Selon une source policière, un agresseur a placé son arme sur la tempe du chauffeur pour lui ordonner de quitter son siège.
"Ils ont ensuite dérobé le bus, qu'ils ont conduit sur une courte distance, puis y ont mis le feu", a ajouté le porte-parole de la RATP.
Les passagers et le chauffeur, très choqués, n'ont pas été blessés.

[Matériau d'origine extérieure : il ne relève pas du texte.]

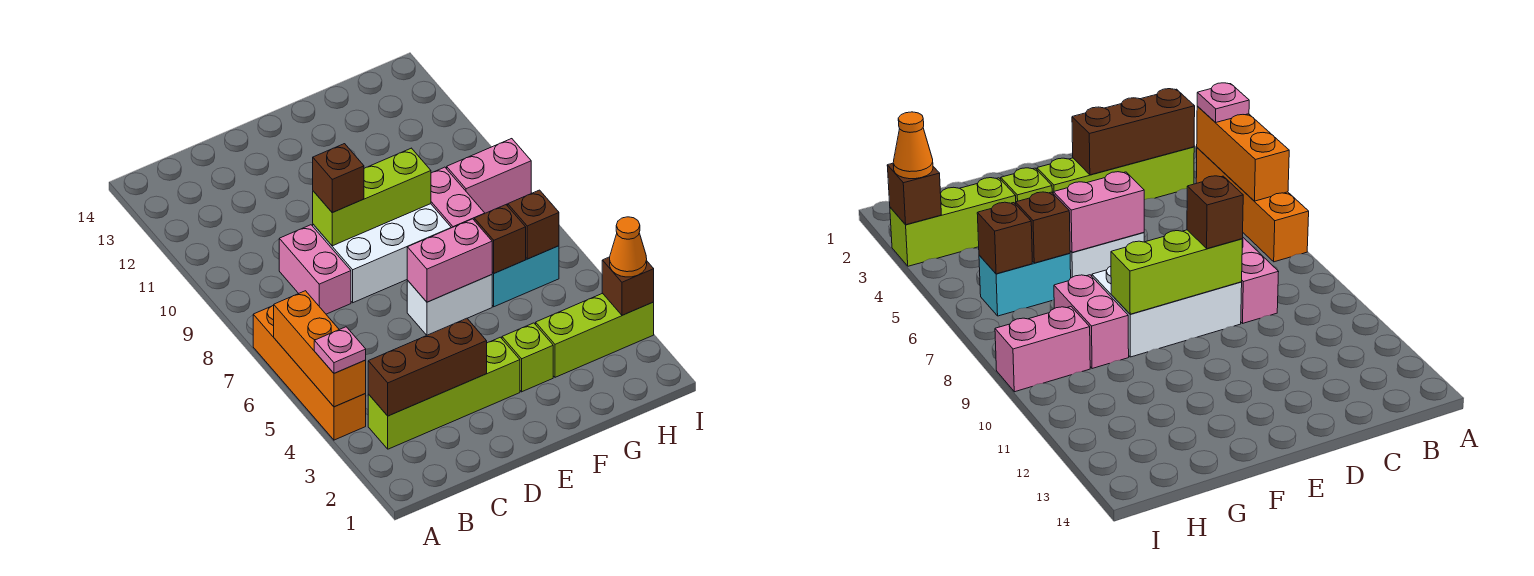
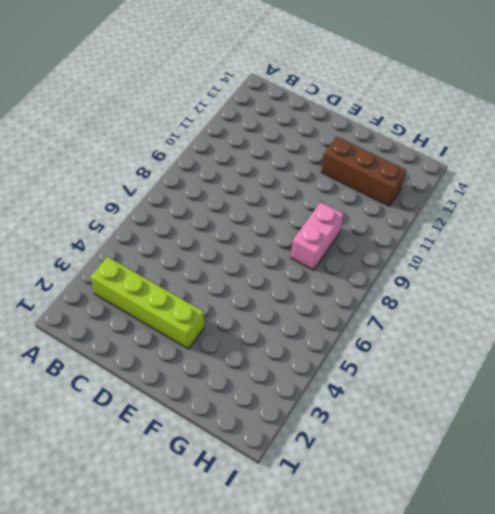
brown 1x3 brick [321,137,406,206] -> brown 1x3 brick moved to [368,318,487,416]
none -> orange 1x4 brick [253,305,366,440]
none -> pink 1x2 brick [279,225,351,314]
none -> white 2x3 brick [313,204,451,303]

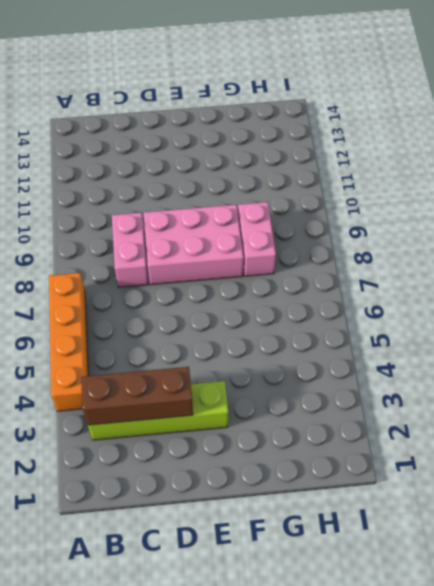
pink 2x3 brick [144,205,244,285] -> white 2x3 brick [313,204,451,303]
none -> white 1x2 brick [407,275,492,335]
none -> lime 1x1 brick [502,323,553,392]
none -> lime 1x3 brick [536,293,654,377]

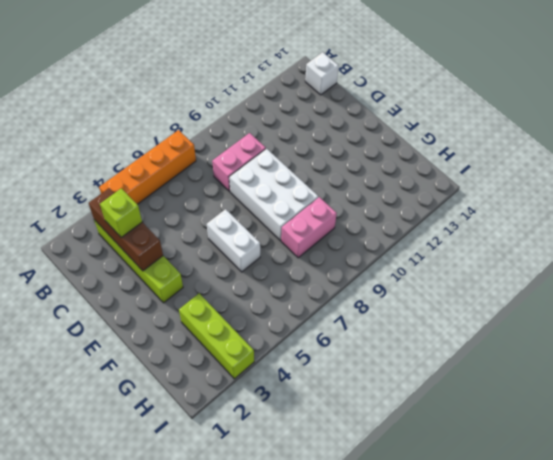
white 1x1 brick [305,52,339,95] -> none
lime 1x1 brick [100,188,142,238] -> lime 1x1 brick moved to [502,323,553,392]
none -> cyan 1x2 brick [492,246,559,307]
none -> pink 1x2 brick [447,139,531,213]
none -> orange 1x3 brick [274,291,366,407]

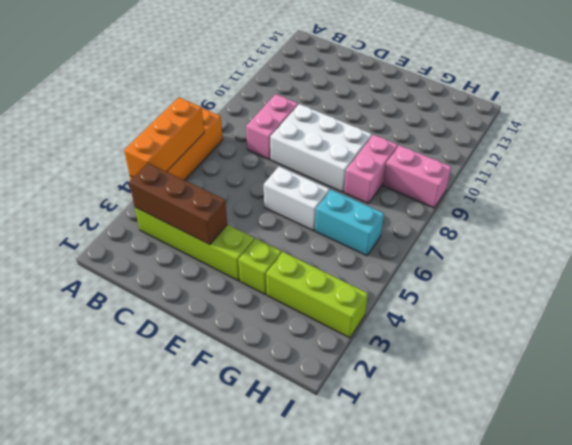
none -> lime 1x3 brick [313,148,431,246]
none -> pink 1x2 brick [407,219,492,302]
none -> brown 1x1 brick [474,205,526,273]

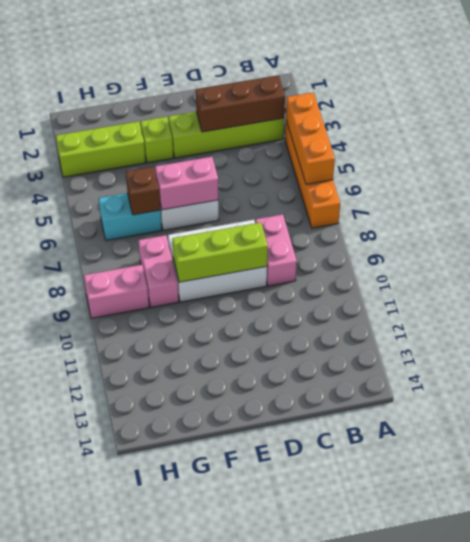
none -> brown 1x1 brick [508,190,559,259]
none -> brown 1x1 brick [602,257,654,315]
none -> pink 1x1 plate [314,327,366,373]

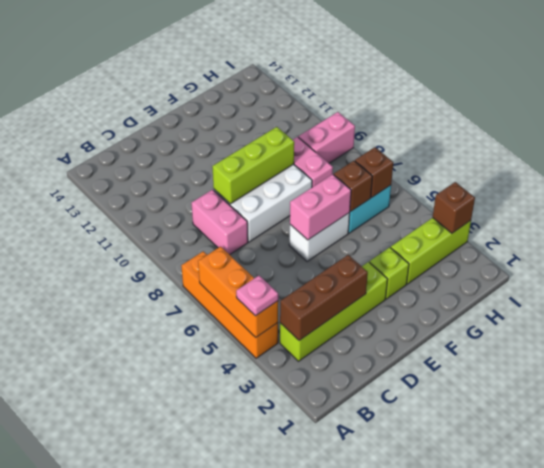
none -> brown 1x1 brick [313,144,364,213]
none -> orange 1x1 cone [610,217,647,277]

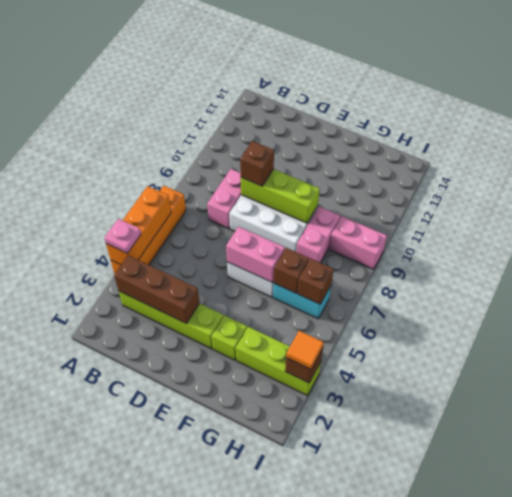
orange 1x1 tile [286,331,324,369] -> orange 1x1 cone [610,217,647,277]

Selon la même source policière, le bus détourné a "fait un gymkhana" sur plusieurs centaines de mètres, a brisé une barrière puis s'est immobilisé sur le square Lénine, près de la cité de la Noue à Montreuil où il a été incendié.
Une situation que le premier ministre a commentée, jeudi, au cours d'une conférence dans les locaux de l'université de Cergy-Pontoise (Val d'Oise), en assurant que des "sanctions immédiates et exemplaires" seraient prises contre les auteurs de ces violences. "Nous refusons dans notre pays toute zone de non droit", a-t-il dit.
Plus tôt dans la soirée, un autre bus de la RATP avait aussi été pris pour cible non loin de là, à Nanterre, également par plusieurs personnes cagoulées, les passagers ayant eu juste le temps de descendre.
Aucune arrestation n'a eu lieu, la police judiciaire des Hauts-de-Seine a été saisie.
A Athis-Mons, une autre banlieue au sud de Paris, un autre bus a été attaqué par trois jeunes gens au visage à demi-dissimulé par des capuches.
Un autre bus a été la proie des flammes mercredi soir: aux Minguettes à Vénissieux, un véhicule appartenant à une compagnie privée a entièrement brûlé alors qu'il était stationné, vide, dans une rue.
Aux abords de la cité sensible de la Grande Borne à Grigny (Essonne), des bus, des voitures particulières et des véhicules de police ont été caillassés mercredi soir.
Dans la journée, divers incidents avaient conduit la société TICE (Transports intercommunaux essonniens) à suspendre le service sur 17 lignes de bus d'un réseau de l'Essonne.
Jusqu'à nouvel ordre, "le service se terminera le soir avant la tombée de la nuit, et contournera les quartiers sensibles, comme nous l'avions fait l'an dernier (au moment des violences en banlieue) pendant un mois ", avait indiqué mercredi soir le président de TICE, Stéphane Beaudet.
Ce regain de tension dans certaines banlieues de la région parisienne intervient à la veille du premier anniversaire des violences urbaines d'octobre 2005, qui avaient embrasé pendant trois semaines de nombreux quartiers dans plusieurs villes de France.